REQUIRED ACTION:
The reply should hold only the lines below beginning at the one with "left_click_drag(183, 337, 418, 368)" and ending at the one with "left_click_drag(419, 368, 453, 375)", copied exactly, with every picture left out.

THE INPUT:
* * *

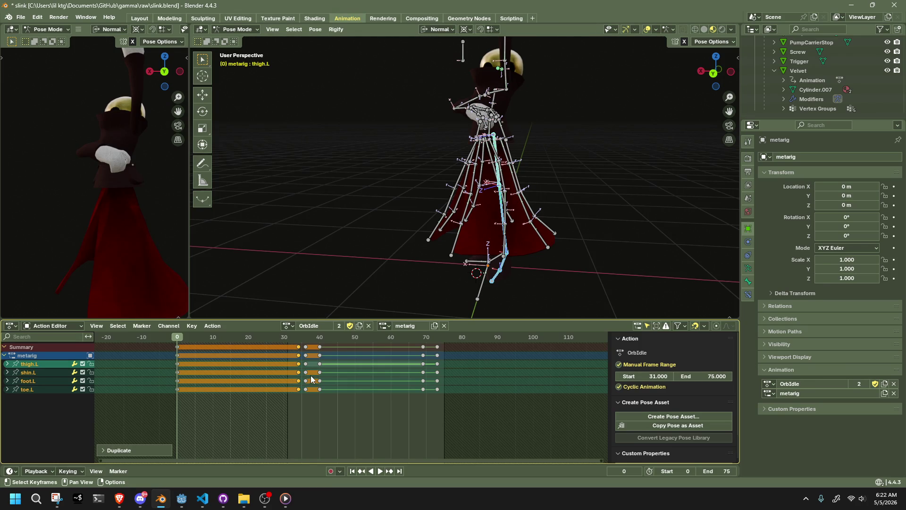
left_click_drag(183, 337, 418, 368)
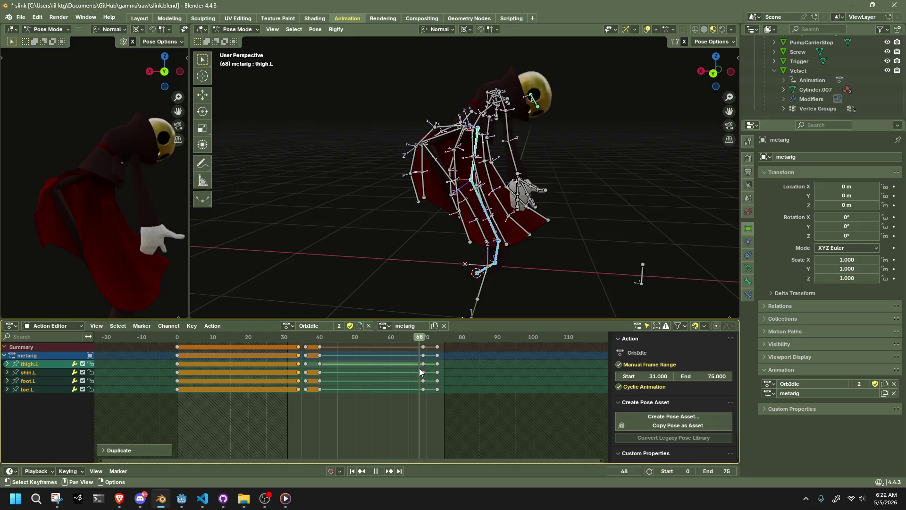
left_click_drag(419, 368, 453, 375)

* * *

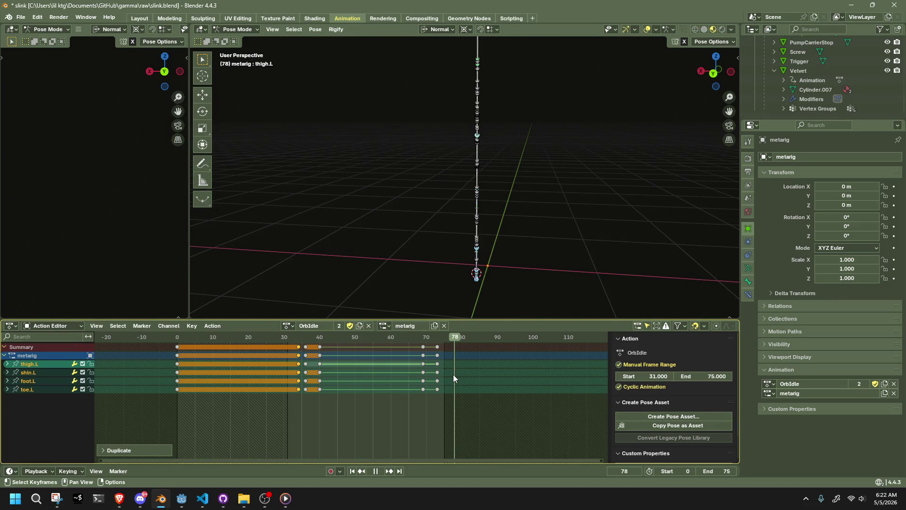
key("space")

* * *

ANSWER TO THIS EXERCISE:
left_click_drag(183, 337, 418, 368)
left_click_drag(419, 368, 453, 375)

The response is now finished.